« Au début il n’y avait rien. Mais dans ce rien il y avait déjà tout ! » Voici le narrateur qui se présente à nous, un narrateur étonnant puisque c’est l’uranium qui s’adresse directement au lecteur. Car le sujet de ce roman graphique , tout comme son titre l’annonce, c’est le cheminement qui va conduire à l’invention de la bombe atomique grâce à cet uranium qui nous prend à témoin tout le long du récit, nous exprimant le souhait de voir toute sa puissance libérée.
De ce parti pris original, Didier Alcante avec comme co-scénariste Laurent-Frédéric Bollé, en tire un roman graphique d’une longueur exceptionnelle de plus de 400 pages. Y sont retracés le parcours de l’humanité ayant permis les premières découvertes jusqu’au sujet cœur du livre : la mise au point et l’utilisation de la bombe atomique à Hiroshima le 6 mai 1945. Ici se pose la question de la transposition pour un public de néophytes d’un vocabulaire scientifique qui pourra en dérouter plus d’un même si l’attrait des choix narratifs et des dessins permettent de suivre les avancées des chercheurs.
La guerre et sa préparation étant l’arrière fond des premières recherches, le conflit prend rapidement le devant de la scène et impose aux scientifiques son propre calendrier, fait d’échéances à tenir et d’impératifs stratégiques. L’uranium n’est plus un sujet de recherches mais une arme à développer plus rapidement que l’ennemi ou que de ses propres alliés. Nous suivons donc une multiplicité de personnages, des scientifiques, des hommes politiques, des militaires ou des anonymes dans cette course éperdue vers la possession de cette arme si convoitée. Le rythme du récit est ainsi découpé en épisodes parfois très (trop) courts avec de temps en temps un effet zapping entre les différents protagonistes.

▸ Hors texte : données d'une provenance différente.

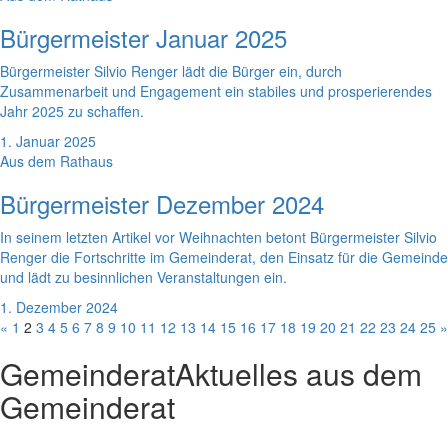
Bürgermeister Januar 2025
Bürgermeister Silvio Renger lädt die Bürger ein, durch
Zusammenarbeit und Engagement ein stabiles und prosperierendes
Jahr 2025 zu schaffen.
1. Januar 2025
Aus dem Rathaus
Bürgermeister Dezember 2024
In seinem letzten Artikel vor Weihnachten betont Bürgermeister Silvio
Renger die Fortschritte im Gemeinderat, den Einsatz für die Gemeinde
und lädt zu besinnlichen Veranstaltungen ein.
1. Dezember 2024
«
1
2
3
4
5
6
7
8
9
10
11
12
13
14
15
16
17
18
19
20
21
22
23
24
25
»
Gemeinderat
Aktuelles aus dem
Gemeinderat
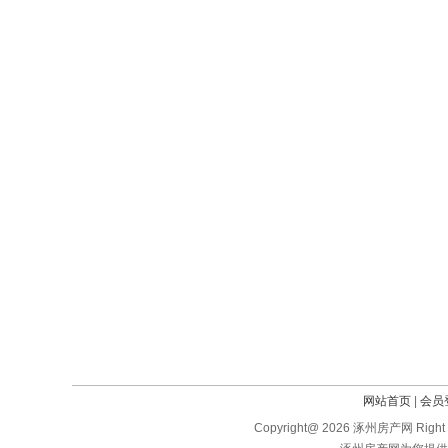
网站首页
|
会员
Copyright@ 2026 涿州房产网 Right 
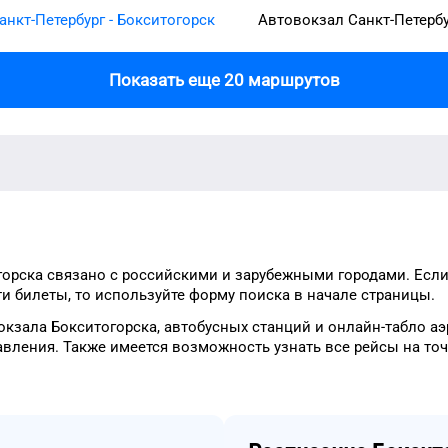
анкт-Петербург - Бокситогорск
Автовокзал Санкт-Петерб
Показать еще 20 маршрутов
горска
связано с российскими и зарубежными городами.
Если
ти
билеты, то
используйте форму
поиска в начале страницы.
окзала
Бокситогорска
, автобусных станций и онлайн-табло
аэ
авления.
Также имеется возможность узнать
все рейсы на
то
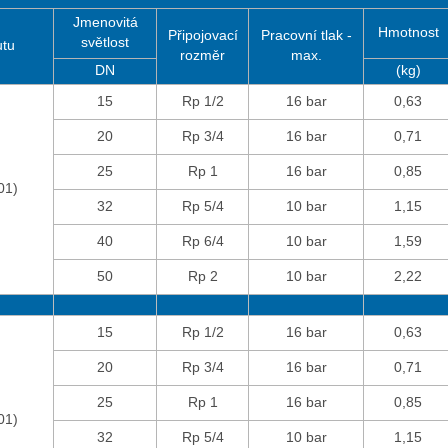
Jmenovitá
Hmotnost
Připojovací
Pracovní tlak -
světlost
utu
rozměr
max.
DN
(kg)
15
Rp 1/2
16 bar
0,63
20
Rp 3/4
16 bar
0,71
25
Rp 1
16 bar
0,85
01)
32
Rp 5/4
10 bar
1,15
40
Rp 6/4
10 bar
1,59
50
Rp 2
10 bar
2,22
15
Rp 1/2
16 bar
0,63
20
Rp 3/4
16 bar
0,71
25
Rp 1
16 bar
0,85
01)
32
Rp 5/4
10 bar
1,15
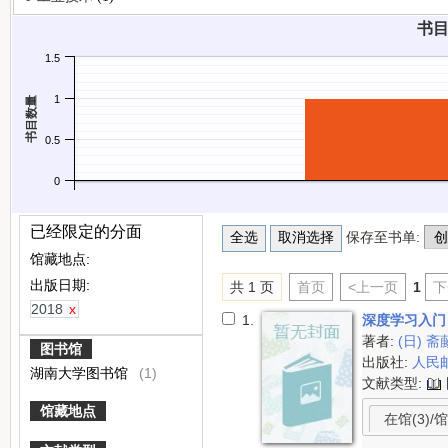
书目
1.5
1
书目数量
0.5
0
已经限定的分面
保存至书单:
馆藏地点:
出版日期:
共 1 页
首页
<上一页
1
下
2018
x
1.
深度学习入门
著者:
(日) 
图书馆
出版社:
人民
湖南大学图书馆
(1)
文献类型:
馆藏地点
在馆(3)/馆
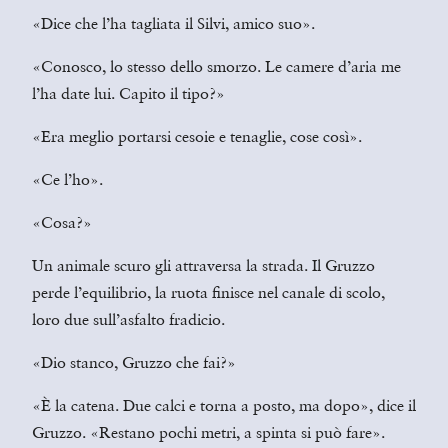
«Dice che l’ha tagliata il Silvi, amico suo».
«Conosco, lo stesso dello smorzo. Le camere d’aria me
l’ha date lui. Capito il tipo?»
«Era meglio portarsi cesoie e tenaglie, cose così».
«Ce l’ho».
«Cosa?»
Un animale scuro gli attraversa la strada. Il Gruzzo
perde l’equilibrio, la ruota finisce nel canale di scolo,
loro due sull’asfalto fradicio.
«Dio stanco, Gruzzo che fai?»
«È la catena. Due calci e torna a posto, ma dopo», dice il
Gruzzo. «Restano pochi metri, a spinta si può fare».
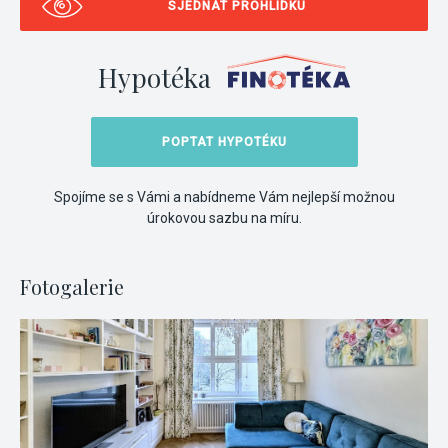
SJEDNAT PROHLÍDKU
Hypotéka
POPTAT HYPOTÉKU
Spojíme se s Vámi a nabídneme Vám nejlepší možnou
úrokovou sazbu na míru.
Fotogalerie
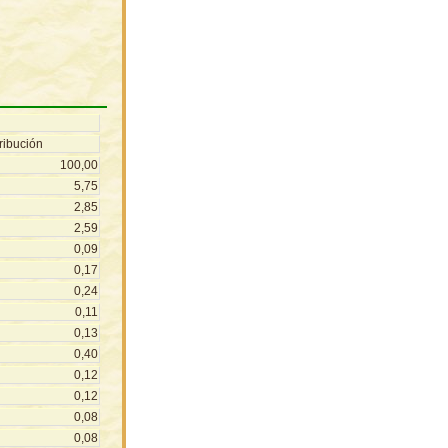
ribución
100,00
5,75
2,85
2,59
0,09
0,17
0,24
0,11
0,13
0,40
0,12
0,12
0,08
0,08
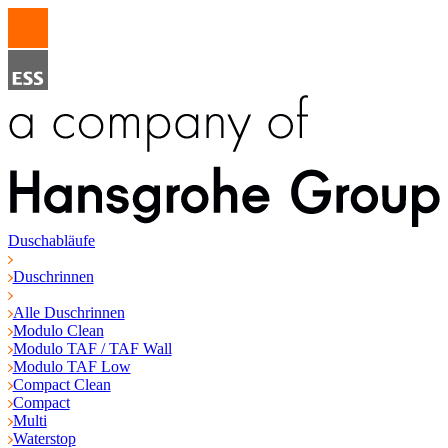
Duschabläufe
Duschrinnen
Alle Duschrinnen
Modulo Clean
Modulo TAF / TAF Wall
Modulo TAF Low
Compact Clean
Compact
Multi
Waterstop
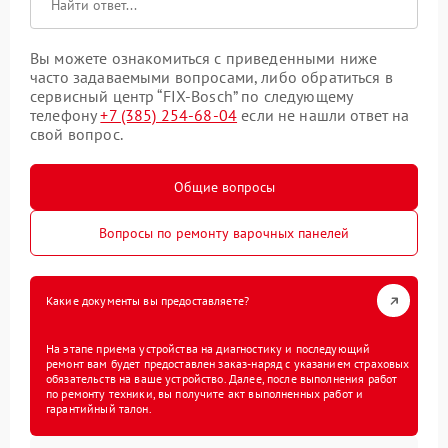
Вы можете ознакомиться с приведенными ниже
часто задаваемыми вопросами, либо обратиться в
сервисный центр “FIX-Bosch” по следующему
телефону
+7 (385) 254-68-04
если не нашли ответ на
свой вопрос.
Общие вопросы
Вопросы по ремонту варочных панелей
Какие документы вы предоставляете?
На этапе приема устройства на диагностику и последующий
ремонт вам будет предоставлен заказ-наряд с указанием страховых
обязательств на ваше устройство. Далее, после выполнения работ
по ремонту техники, вы получите акт выполненных работ и
гарантийный талон.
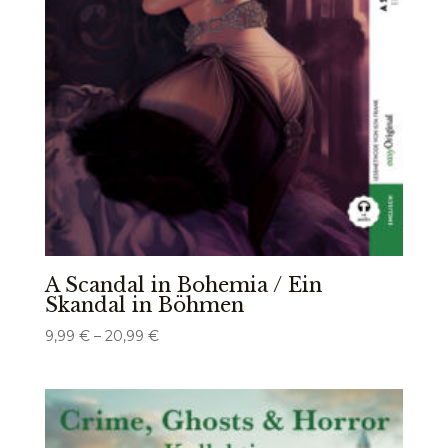
A Scandal in Bohemia / Ein
Skandal in Böhmen
Preisspanne:
9,99
€
–
20,99
€
9,99 €
bis
20,99 €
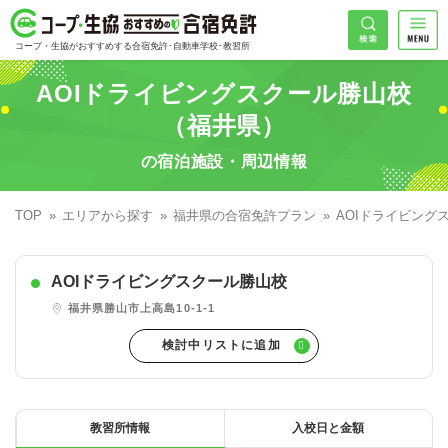
コープ・生協おすすめの合宿免許
検索
コープ・生協がおすすめする合宿免許･自動車学校･教習所
HOME
AOIドライビングスクール勝山校
希望免許
（福井県）
コープ・生協おすすめの合宿免許ランキング
の宿泊施設・周辺情報
免許の種類で探す
地域
普通車
エリアで探す
TOP
エリアから探す
福井県の合宿免許プラン
AOIドライビング
普通二輪
北海道エリア
割引プランで探す
希望入校日
AOIドライビングスクール勝山校
大型二輪
東北エリア
早割
キャンペーンで探す
福井県勝山市上高島10-1-1
同時教習
関東エリア
ぐる割
こだわり条件で探す
71
準中型車
甲信越エリア
学割
コープ合宿免許スタッフがおすすめの教習所
入校日で探す
件
が見つかりました
大型車
北陸エリア
誕生月割
私たちについて
お一人でも安心な教習所
教習所情報
入校日と金額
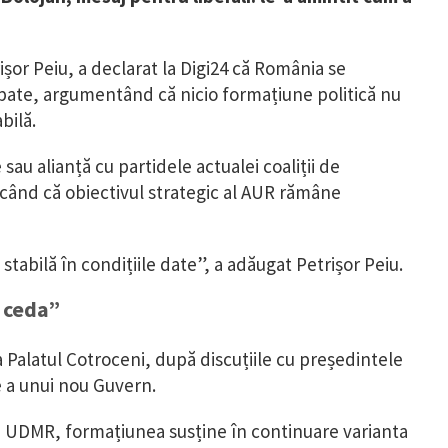
șor Peiu, a declarat la Digi24 că România se
cipate, argumentând că nicio formațiune politică nu
bilă.
sau alianță cu partidele actualei coaliții de
icând că obiectivul strategic al AUR rămâne
tabilă în condițiile date”, a adăugat Petrișor Peiu.
a ceda”
Palatul Cotroceni, după discuțiile cu președintele
e a unui nou Guvern.
e UDMR, formațiunea susține în continuare varianta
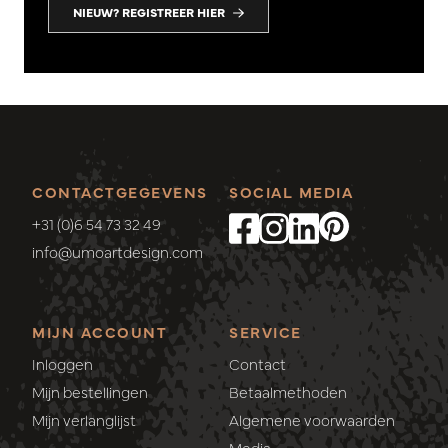
NIEUW? REGISTREER HIER
CONTACTGEGEVENS
SOCIAL MEDIA
+31 (0)6 54 73 32 49
info@umoartdesign.com
MIJN ACCOUNT
SERVICE
Inloggen
Contact
Mijn bestellingen
Betaalmethoden
Mijn verlanglijst
Algemene voorwaarden
Media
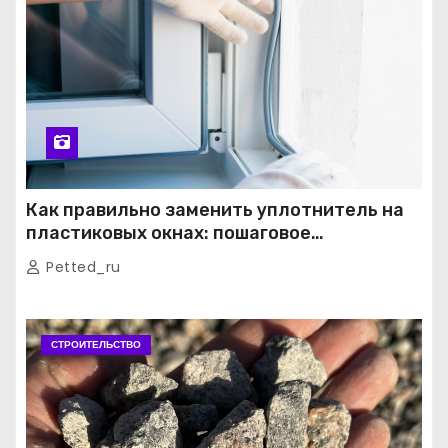
Как правильно заменить уплотнитель на
пластиковых окнах: пошаговое
руководство от экспертов
Petted_ru
СТРОИТЕЛЬСТВО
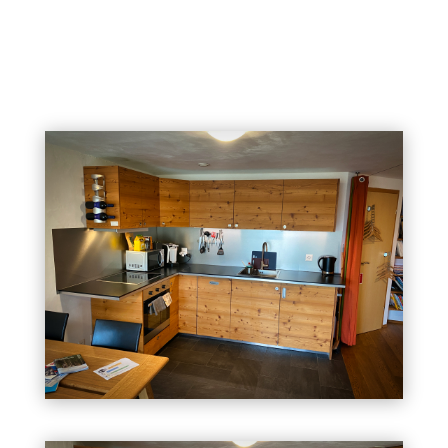
Le studio possède une cuisine complètement équipée
(four et plaques, machine à café avec café et thé à
disposition, frigo, lave-vaisselle, vaisselle complète,
casseroles, quelques épices de base,…) et une salle de
bain indépendante avec douche et WC (serviettes de
bain à disposition).
Un lit pliant pour bébé et un sac à dos de randonnée
pour porter les jeunes enfants peuvent vous être
fournis. Divers accessoires pour la cuisine sont
également disponibles sur demande (four à raclette,
four à raclonette, set à fondue,…).
La TV n’est pas câblée, mais permet de visionner des
DVD mis à disposition ou emportés par vos soins, ou
d’y brancher un autre support multimédia.
Le Wifi est disponible et gratuit.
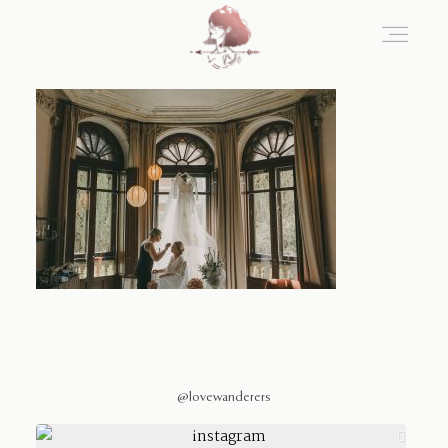
Home
Blog
Sobre Nosotros
Contacto
@lovewanderers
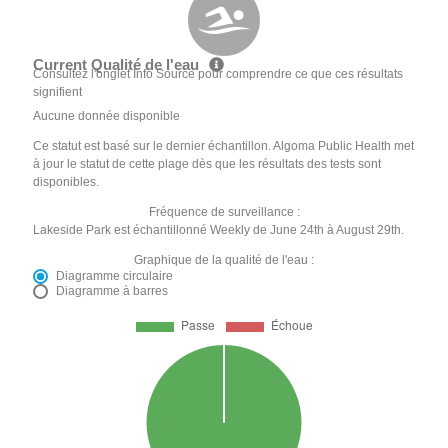
Current Qualité de l'eau
Consultez l'onglet Info Source pour comprendre ce que ces résultats
signifient
Aucune donnée disponible
Ce statut est basé sur le dernier échantillon. Algoma Public Health met
à jour le statut de cette plage dès que les résultats des tests sont
disponibles.
Fréquence de surveillance :
Lakeside Park est échantillonné Weekly de June 24th à August 29th.
Graphique de la qualité de l'eau :
Diagramme circulaire
Diagramme à barres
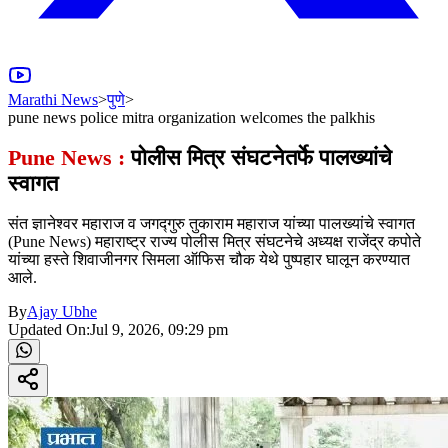
Marathi News
>
पुणे
>
pune news police mitra organization welcomes the palkhis
Pune News :
पोलीस मित्र संघटनेतर्फे पालख्यांचे
स्वागत
संत ज्ञानेश्वर महाराज व जगद्गुरु तुकाराम महाराज यांच्या पालख्यांचे स्वागत
(Pune News) महाराष्ट्र राज्य पोलीस मित्र संघटनेचे अध्यक्ष राजेंद्र कपोते
यांच्या हस्ते शिवाजीनगर सिमला ऑफिस चौक येथे पुष्पहार घालून करण्यात
आले.
By
Ajay Ubhe
Updated On:
Jul 9, 2026, 09:29 pm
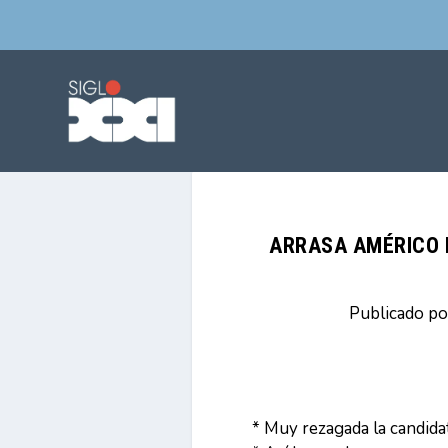
ARRASA AMÉRICO E
Publicado p
* Muy rezagada la candid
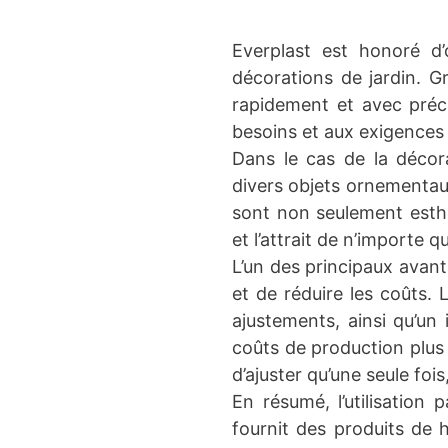
Everplast est honoré d’
décorations de jardin. G
rapidement et avec préci
besoins et aux exigences 
Dans le cas de la décora
divers objets ornementaux
sont non seulement esthé
et l’attrait de n’importe qu
L’un des principaux avan
et de réduire les coûts. 
ajustements, ainsi qu’un
coûts de production plus
d’ajuster qu’une seule foi
En résumé, l’utilisation
fournit des produits de 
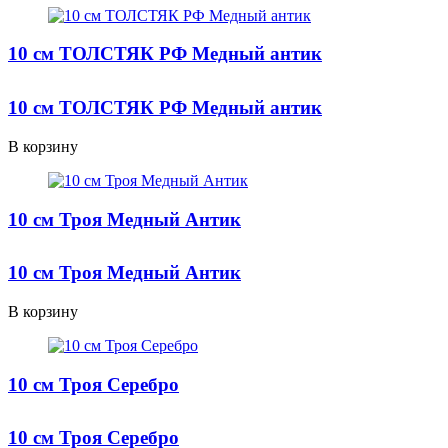
10 см ТОЛСТЯК РФ Медный антик
10 см ТОЛСТЯК РФ Медный антик
В корзину
10 см Троя Медный Антик
10 см Троя Медный Антик
В корзину
10 см Троя Серебро
10 см Троя Серебро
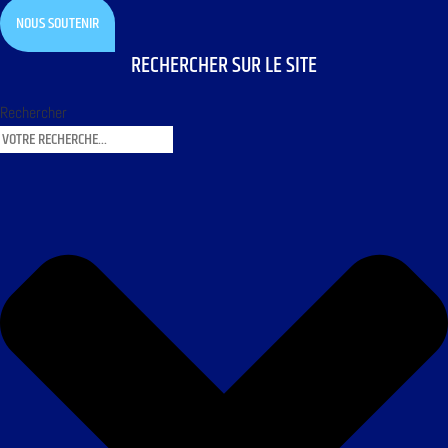
NOUS SOUTENIR
RECHERCHER SUR LE SITE
Rechercher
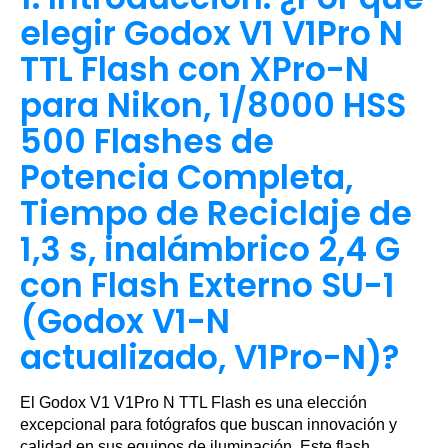
elegir Godox V1 V1Pro N
TTL Flash con XPro-N
para Nikon, 1/8000 HSS
500 Flashes de
Potencia Completa,
Tiempo de Reciclaje de
1,3 s, inalámbrico 2,4 G
con Flash Externo SU-1
(Godox V1-N
actualizado, V1Pro-N)?
El Godox V1 V1Pro N TTL Flash es una elección
excepcional para fotógrafos que buscan innovación y
calidad en sus equipos de iluminación. Este flash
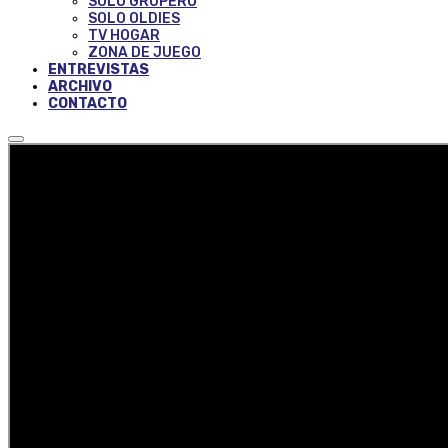
SOLO GRUPERO
SOLO OLDIES
TV HOGAR
ZONA DE JUEGO
ENTREVISTAS
ARCHIVO
CONTACTO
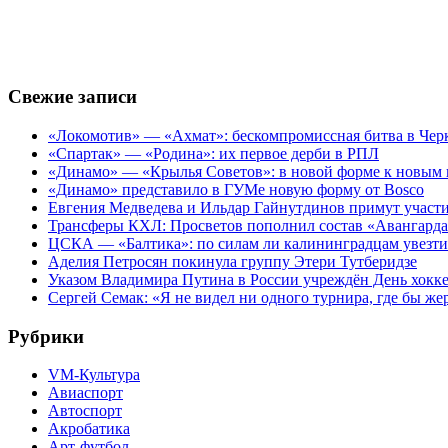
Свежие записи
«Локомотив» — «Ахмат»: бескомпромиссная битва в Чер
«Спартак» — «Родина»: их первое дерби в РПЛ
«Динамо» — «Крылья Советов»: в новой форме к новым 
«Динамо» представило в ГУМе новую форму от Bosco
Евгения Медведева и Ильдар Гайнутдинов примут участие
Трансферы КХЛ: Просветов пополнил состав «Авангарда»
ЦСКА — «Балтика»: по силам ли калининградцам увезти
Аделия Петросян покинула группу Этери Тутберидзе
Указом Владимира Путина в России учреждён День хокк
Сергей Семак: «Я не видел ни одного турнира, где бы же
Рубрики
VM-Культура
Авиаспорт
Автоспорт
Акробатика
Арт-футбол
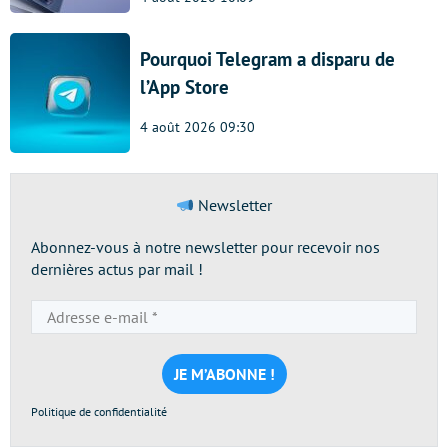
Pourquoi Telegram a disparu de
l’App Store
4 août 2026 09:30
Newsletter
Abonnez-vous à notre newsletter pour recevoir nos
dernières actus par mail !
Adresse
e-
mail
*
Politique de confidentialité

L’aspect le plus intéressant de ce roman graphique est la mise en avant de l’individualité des personnages, aux profils complexes où les ambitions personnelles s’entrechoquent face au poids des événements de la Seconde Guerre mondiale et de la Guerre froide qui se profile déjà à l’horizon. Une histoire d’hommes où se posent en permanence les questions de morale, de contentement de la hiérarchie et du sens que l’on donne à son travail. Face à la violence des événements de la Seconde Guerre mondiale, les scénaristes mettent en avant les choix qui s’offrent aux individus même si le plus souvent c’est le cynisme qui l’emporte. Ce cynisme qui est à son apogée lorsque le roman évoque l’utilisation de la bombe à Hiroshima, en mettant en parallèle les dessins crûs des corps calcinés et la satisfaction américaine face à la réussite de cette opération militaire. Plus que les conséquences de l’utilisation de la première bombe atomique, il s’agit ici de raconter l’amont. Même si en fin de roman un retour très appréciable est fait sur les personnages évoqués et sur leur vie à venir une fois la bombe utilisée.
Les dessins de Denis Rodier, en blanc et noir et le choix des silences dans de nombreuses scènes permettent au lecteur de plonger dans ces événements dans leur horreur et leur complexité.
Pour le lecteur en soif d’informations complémentaires, une bibliographie très fournie en fin de roman permettra d’approfondir les thèmes évoqués.
Un roman riche, dense, nourrissant une réflexion sur un sujet encore d’actualité.